As regard as treatment for metastatic disease, in the last case the double recurrence of the disease was radically removed (left adnexectomy for the first recurrence, right adnexectomy and lymphadenectomy for the second one) (26). In the remaining four cases not amenable to surgery, two of them, whose disease recurrence was thyroid histology, received thiotepa chemotherapy (29) and radioiodine therapy (13), respectively. The patient submitted to radionuclide therapy, who previously had undergone chemotherapy according to the PEB scheme for the persistence of multiple peritoneal nodules, achieved a partial remission whose duration was not specified. The patient who received thiotepa underwent disease progression at first restaging. Of the two patients, whose disease recurrence was a carcinoid tumor, one (11) had metastatic disease in breast and bone and received chemotherapy, which consisted of paclitaxel and carboplatin (three cycles) followed by etoposide and cisplatin (four cycles); both schemes administered in association with zoledronic acid. No systemic treatment was prescribed in the second case bearing liver metastases (17). This patient refused surgery and was kept in follow-up only. She was alive with progressive hepatic disease after 36 months after diagnosis suffering from drug-refractory constipation.

In the seven patients showing metastatic disease at diagnosis or experiencing disease recurrence after surgery, median OS and DFS were 42 (range 24-60) and 10 (range 0-24) months, respectively (Figure 1).

Discussion

Due to its extreme rarity, little is known about the natural history of ovarian carcinoid. Therefore, no data in the literature are available to guide diagnosis and therapy.

### Activity 1
Answer these questions from the passage on ovarian carcinoid:
(a) What chemotherapy did the patient with breast and bone metastases receive alongside zoledronic acid?
(b) What was the median OS in the seven patients with metastatic disease at diagnosis or recurrence after surgery?
(c) What happened to the patient treated with thiotepa at first restaging?
### Activity 2
Why, according to the discussion of ovarian carcinoid, does the literature offer no data to guide diagnosis and therapy?
### Activity 3
Could you reproduce word for word the part of the ovarian carcinoid passage starting at "In the seven" and ending at "months, respectively (Figure 1)."?

[Records from a collection]
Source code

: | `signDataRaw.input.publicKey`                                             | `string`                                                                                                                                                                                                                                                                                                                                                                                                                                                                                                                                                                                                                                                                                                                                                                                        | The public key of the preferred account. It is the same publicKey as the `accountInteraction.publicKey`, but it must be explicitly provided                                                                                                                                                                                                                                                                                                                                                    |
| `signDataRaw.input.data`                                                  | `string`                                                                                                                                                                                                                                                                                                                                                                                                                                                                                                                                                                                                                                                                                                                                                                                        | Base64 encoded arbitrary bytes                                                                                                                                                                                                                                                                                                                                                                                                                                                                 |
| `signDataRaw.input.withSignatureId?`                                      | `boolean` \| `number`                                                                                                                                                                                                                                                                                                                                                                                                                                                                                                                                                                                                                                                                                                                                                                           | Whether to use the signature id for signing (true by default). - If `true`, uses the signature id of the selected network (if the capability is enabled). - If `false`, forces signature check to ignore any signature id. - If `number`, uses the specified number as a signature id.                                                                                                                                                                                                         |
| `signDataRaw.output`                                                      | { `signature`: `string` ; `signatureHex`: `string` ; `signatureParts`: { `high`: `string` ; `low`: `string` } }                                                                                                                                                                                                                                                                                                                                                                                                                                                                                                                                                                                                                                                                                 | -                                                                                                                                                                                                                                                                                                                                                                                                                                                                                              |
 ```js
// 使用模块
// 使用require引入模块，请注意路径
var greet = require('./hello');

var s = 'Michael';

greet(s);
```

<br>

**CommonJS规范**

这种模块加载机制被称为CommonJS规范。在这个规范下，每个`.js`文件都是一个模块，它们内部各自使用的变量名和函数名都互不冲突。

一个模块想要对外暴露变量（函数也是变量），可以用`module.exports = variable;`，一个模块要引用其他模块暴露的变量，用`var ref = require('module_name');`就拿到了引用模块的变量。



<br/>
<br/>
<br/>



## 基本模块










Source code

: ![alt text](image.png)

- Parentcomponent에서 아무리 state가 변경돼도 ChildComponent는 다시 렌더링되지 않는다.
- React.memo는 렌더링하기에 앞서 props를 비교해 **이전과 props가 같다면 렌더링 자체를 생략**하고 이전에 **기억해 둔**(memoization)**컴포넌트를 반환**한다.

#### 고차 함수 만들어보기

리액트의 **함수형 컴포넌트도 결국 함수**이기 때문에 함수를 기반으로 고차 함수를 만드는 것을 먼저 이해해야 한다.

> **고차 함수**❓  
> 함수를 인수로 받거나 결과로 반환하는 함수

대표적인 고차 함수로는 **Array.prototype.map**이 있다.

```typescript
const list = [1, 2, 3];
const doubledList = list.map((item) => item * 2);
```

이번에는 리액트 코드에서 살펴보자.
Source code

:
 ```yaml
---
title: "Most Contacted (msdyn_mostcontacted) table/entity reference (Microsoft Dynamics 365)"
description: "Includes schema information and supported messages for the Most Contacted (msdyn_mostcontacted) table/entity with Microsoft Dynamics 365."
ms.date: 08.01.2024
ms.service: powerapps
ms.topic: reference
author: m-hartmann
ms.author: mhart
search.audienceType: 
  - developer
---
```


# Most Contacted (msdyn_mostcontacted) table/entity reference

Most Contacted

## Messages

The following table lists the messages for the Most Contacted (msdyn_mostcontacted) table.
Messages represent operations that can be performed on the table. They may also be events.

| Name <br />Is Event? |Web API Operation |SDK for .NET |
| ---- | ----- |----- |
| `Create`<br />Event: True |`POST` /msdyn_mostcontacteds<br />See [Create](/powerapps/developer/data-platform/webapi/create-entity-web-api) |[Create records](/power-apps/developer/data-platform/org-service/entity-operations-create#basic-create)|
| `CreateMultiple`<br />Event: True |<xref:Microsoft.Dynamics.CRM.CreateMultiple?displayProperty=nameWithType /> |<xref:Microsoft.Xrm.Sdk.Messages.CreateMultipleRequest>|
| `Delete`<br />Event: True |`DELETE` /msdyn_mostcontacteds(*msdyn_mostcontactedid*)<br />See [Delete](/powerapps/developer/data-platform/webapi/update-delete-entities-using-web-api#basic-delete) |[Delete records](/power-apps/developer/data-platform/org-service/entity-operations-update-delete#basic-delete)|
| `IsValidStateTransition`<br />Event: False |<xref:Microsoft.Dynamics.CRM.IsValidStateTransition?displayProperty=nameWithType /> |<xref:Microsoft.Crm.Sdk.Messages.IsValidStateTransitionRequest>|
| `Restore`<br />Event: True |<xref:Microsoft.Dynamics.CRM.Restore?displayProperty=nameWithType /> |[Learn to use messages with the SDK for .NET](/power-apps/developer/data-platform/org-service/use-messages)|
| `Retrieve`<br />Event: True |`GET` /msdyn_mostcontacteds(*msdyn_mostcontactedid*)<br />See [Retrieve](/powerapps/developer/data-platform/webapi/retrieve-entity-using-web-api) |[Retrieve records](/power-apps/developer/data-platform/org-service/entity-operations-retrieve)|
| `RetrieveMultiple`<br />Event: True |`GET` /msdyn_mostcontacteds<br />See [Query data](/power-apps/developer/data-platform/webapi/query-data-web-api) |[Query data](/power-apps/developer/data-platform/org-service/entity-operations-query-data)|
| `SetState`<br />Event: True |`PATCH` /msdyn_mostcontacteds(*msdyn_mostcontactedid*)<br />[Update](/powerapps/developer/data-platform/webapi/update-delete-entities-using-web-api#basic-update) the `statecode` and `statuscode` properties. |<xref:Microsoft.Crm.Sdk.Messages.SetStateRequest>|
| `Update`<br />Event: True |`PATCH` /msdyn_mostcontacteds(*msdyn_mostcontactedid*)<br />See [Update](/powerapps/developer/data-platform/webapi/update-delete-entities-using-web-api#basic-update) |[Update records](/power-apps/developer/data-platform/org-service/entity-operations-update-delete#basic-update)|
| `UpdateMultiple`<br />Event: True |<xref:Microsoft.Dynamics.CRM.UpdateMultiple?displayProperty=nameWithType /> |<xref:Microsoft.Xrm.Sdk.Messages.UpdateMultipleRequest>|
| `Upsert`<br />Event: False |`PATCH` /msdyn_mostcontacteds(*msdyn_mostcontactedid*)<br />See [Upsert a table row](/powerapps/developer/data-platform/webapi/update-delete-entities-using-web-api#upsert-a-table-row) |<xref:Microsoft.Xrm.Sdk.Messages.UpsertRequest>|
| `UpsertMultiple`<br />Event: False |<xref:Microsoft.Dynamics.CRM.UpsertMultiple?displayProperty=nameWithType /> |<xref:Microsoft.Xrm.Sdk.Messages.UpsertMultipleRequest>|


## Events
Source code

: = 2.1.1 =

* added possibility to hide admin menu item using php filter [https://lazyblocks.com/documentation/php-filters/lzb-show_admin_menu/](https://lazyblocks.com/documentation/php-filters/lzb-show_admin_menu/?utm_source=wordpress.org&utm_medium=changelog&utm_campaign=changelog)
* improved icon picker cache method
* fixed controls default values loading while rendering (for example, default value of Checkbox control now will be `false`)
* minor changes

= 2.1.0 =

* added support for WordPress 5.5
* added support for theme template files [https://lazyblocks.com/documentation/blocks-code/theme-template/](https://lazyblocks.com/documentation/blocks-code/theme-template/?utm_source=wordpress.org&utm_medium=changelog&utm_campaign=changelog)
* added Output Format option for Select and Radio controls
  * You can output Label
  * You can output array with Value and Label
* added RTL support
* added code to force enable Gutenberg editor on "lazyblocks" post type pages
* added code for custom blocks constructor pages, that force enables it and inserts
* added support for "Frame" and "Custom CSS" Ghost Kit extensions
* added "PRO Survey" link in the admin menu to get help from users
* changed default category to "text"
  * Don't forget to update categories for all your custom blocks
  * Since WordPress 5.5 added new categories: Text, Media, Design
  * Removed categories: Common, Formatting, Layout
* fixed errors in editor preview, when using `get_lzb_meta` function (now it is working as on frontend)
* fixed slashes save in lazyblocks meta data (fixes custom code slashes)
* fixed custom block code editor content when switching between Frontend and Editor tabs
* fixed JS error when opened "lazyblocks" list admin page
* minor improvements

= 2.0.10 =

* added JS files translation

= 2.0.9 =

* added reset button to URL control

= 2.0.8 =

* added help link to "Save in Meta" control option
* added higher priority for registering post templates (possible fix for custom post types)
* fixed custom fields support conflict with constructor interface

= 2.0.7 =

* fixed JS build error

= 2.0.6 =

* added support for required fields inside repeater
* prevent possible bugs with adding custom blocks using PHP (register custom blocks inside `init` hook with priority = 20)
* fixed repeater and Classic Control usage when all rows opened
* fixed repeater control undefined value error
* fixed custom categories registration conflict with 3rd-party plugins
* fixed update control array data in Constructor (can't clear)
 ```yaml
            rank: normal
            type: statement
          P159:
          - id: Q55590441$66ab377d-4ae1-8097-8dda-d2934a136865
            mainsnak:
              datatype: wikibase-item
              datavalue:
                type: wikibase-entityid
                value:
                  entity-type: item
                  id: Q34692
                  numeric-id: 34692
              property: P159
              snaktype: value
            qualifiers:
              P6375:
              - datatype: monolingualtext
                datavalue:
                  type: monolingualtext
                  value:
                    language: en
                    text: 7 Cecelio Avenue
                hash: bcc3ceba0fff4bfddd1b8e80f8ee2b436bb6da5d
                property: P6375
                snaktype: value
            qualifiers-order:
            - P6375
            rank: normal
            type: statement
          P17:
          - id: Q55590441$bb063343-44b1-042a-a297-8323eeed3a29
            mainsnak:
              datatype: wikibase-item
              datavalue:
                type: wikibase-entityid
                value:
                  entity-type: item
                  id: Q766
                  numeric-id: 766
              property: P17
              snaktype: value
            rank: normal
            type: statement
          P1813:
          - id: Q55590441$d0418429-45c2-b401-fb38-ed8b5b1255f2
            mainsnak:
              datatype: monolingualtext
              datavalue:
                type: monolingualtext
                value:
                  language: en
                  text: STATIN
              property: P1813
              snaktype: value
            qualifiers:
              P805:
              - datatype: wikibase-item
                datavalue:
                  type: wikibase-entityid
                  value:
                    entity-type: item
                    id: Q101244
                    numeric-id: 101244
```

### Answer space 1
(a) Paclitaxel and carboplatin (three cycles), followed by etoposide and cisplatin (four cycles).
(b) 42 months (range 24-60).
(c) The disease progressed.

### Answer space 2
Ovarian carcinoid is extremely rare, so little is known about its natural history. For that reason, the literature has no data available to guide its diagnosis and therapy.

### Answer space 3
In the seven patients showing metastatic disease at diagnosis or experiencing disease recurrence after surgery, median OS and DFS were 42 (range 24-60) and 10 (range 0-24) months, respectively (Figure 1).